*Provided passage:*
Monday, Nov. 23, 1981
Born to Eat Their Words
By Michael Demarest
Some of the best cookbook authors discover regional tastes
More than 300 years ago, Racine wrote I that a province of southern France could support 20 caterers, while a bookseller would starve to death. Today the ratio is probably reversed, if only because, grace `a dieu, cookbooks have largely replaced caterers. More than a gastronomic manual or a compilation of recipes, a well-made cookbook blends strands of history, geography and philosophy with dollops of legend and even a dash of the unsavory. This is particularly true of regional cookbooks, which have come into their own in recent years as increasingly sophisticated home chefs look beyond the standardized, urbanized formulas that hold stolid sway over many restaurant menus.
For intelligence, authority and charm, few cookbooks can match Anne Willan's French Regional Cooking (Morrow; $29.95). The English-born, Americanized cuisiniere has won international fame with her writing and her La Varenne cooking school in Paris. With four colleagues the author traveled more than 6,000 miles and spent a year choosing and testing the 400 recipes in the book. Their salivant safari takes the reader from the Pyrenees to the Alps, from the sands of St.-Malo to the beaches of Nice, with hardly a dull plat en route. Willan succeeds admirably in analyzing the tastes, products, humors and quirks of each region. She proffers such delicate provincial dishes as dandelion salad, poularde en demi-deuil and sole with stuffed artichoke bottoms (preferably using the slippery little fish known in Bordeaux as "lawyers' tongues"), as well as such robust peasant offerings as potato pie, braised partridge with lentils, and stufatu, a Corsican beef stew with macaroni.

*Brief A:* Say whether each statement agrees with the cookbook review, answering yes or no and quoting the deciding words of the cookbook review exactly. (i) Willan and four colleagues spent a year choosing and testing the book's 400 recipes. (ii) Stufatu is a Corsican fish soup. (iii) Willan's La Varenne cooking school is in Lyon.

*Records supplied:*

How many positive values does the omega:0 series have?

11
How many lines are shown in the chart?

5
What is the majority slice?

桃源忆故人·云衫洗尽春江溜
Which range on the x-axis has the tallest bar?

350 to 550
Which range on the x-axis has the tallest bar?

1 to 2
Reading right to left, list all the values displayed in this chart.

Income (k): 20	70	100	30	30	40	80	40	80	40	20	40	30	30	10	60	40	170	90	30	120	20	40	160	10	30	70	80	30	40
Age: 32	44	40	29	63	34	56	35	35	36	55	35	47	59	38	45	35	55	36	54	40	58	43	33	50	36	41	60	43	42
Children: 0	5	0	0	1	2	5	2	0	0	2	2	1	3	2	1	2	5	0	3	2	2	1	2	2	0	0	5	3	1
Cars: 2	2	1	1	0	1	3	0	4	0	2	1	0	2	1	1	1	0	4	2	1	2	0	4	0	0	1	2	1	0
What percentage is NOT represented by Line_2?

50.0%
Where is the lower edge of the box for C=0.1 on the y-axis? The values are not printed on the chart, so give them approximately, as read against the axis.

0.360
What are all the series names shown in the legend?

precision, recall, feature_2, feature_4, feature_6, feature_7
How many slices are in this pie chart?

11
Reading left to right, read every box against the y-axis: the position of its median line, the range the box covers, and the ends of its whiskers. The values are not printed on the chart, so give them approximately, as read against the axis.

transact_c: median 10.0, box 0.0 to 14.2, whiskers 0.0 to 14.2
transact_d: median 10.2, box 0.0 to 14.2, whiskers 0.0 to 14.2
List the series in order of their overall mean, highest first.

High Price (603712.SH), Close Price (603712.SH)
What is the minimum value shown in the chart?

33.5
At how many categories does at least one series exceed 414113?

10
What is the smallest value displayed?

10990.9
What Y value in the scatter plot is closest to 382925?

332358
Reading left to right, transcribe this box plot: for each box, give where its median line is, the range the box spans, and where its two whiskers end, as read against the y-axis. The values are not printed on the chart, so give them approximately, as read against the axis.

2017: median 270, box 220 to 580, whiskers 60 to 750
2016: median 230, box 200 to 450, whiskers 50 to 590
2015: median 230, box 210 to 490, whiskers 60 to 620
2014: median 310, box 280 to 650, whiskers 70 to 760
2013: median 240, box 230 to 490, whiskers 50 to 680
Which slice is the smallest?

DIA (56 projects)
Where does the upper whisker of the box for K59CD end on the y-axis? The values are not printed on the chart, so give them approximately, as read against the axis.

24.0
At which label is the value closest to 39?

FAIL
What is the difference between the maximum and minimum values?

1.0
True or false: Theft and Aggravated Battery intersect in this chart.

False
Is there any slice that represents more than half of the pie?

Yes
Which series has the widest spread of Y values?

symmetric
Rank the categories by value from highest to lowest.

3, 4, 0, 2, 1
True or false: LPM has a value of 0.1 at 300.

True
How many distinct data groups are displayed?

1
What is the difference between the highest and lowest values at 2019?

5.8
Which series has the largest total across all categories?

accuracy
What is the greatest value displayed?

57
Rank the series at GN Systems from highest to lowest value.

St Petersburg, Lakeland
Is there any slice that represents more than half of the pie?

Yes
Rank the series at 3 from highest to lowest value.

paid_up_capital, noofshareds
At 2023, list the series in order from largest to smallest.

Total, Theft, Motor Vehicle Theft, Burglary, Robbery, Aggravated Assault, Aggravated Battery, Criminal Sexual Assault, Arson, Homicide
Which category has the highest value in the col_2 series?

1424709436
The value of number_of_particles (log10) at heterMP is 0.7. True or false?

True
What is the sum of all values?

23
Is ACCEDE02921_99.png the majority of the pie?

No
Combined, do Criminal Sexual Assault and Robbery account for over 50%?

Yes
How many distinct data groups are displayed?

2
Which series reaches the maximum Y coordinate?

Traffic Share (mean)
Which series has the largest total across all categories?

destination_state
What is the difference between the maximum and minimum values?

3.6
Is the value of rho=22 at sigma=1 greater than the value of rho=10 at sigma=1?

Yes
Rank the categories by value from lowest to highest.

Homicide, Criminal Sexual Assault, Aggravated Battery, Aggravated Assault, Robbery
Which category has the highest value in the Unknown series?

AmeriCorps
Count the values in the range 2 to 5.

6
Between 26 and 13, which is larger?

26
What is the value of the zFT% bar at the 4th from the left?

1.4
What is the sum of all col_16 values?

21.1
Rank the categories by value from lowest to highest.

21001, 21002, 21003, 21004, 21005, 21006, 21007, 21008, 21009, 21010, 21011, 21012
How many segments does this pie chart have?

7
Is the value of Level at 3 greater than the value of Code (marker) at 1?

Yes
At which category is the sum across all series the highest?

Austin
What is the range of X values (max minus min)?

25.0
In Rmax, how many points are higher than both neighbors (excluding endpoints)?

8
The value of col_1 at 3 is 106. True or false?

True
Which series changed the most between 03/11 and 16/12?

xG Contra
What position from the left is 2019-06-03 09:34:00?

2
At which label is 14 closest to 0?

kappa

*Brief B:* Please edit the records, beginning at their first line and stopping after the line that has "How many slices are in this pie chart?": replace "tallest bar" with "highest bar" and leave everything else unchanged. Give only those lines.

*Expected answer A:*
(i) Yes: "With four colleagues the author traveled more than 6,000 miles and spent a year choosing and testing the 400 recipes in the book."
(ii) No: "stufatu, a Corsican beef stew with macaroni"
(iii) No: "her La Varenne cooking school in Paris"

*Expected answer B:*
How many positive values does the omega:0 series have?

11
How many lines are shown in the chart?

5
What is the majority slice?

桃源忆故人·云衫洗尽春江溜
Which range on the x-axis has the highest bar?

350 to 550
Which range on the x-axis has the highest bar?

1 to 2
Reading right to left, list all the values displayed in this chart.

Income (k): 20	70	100	30	30	40	80	40	80	40	20	40	30	30	10	60	40	170	90	30	120	20	40	160	10	30	70	80	30	40
Age: 32	44	40	29	63	34	56	35	35	36	55	35	47	59	38	45	35	55	36	54	40	58	43	33	50	36	41	60	43	42
Children: 0	5	0	0	1	2	5	2	0	0	2	2	1	3	2	1	2	5	0	3	2	2	1	2	2	0	0	5	3	1
Cars: 2	2	1	1	0	1	3	0	4	0	2	1	0	2	1	1	1	0	4	2	1	2	0	4	0	0	1	2	1	0
What percentage is NOT represented by Line_2?

50.0%
Where is the lower edge of the box for C=0.1 on the y-axis? The values are not printed on the chart, so give them approximately, as read against the axis.

0.360
What are all the series names shown in the legend?

precision, recall, feature_2, feature_4, feature_6, feature_7
How many slices are in this pie chart?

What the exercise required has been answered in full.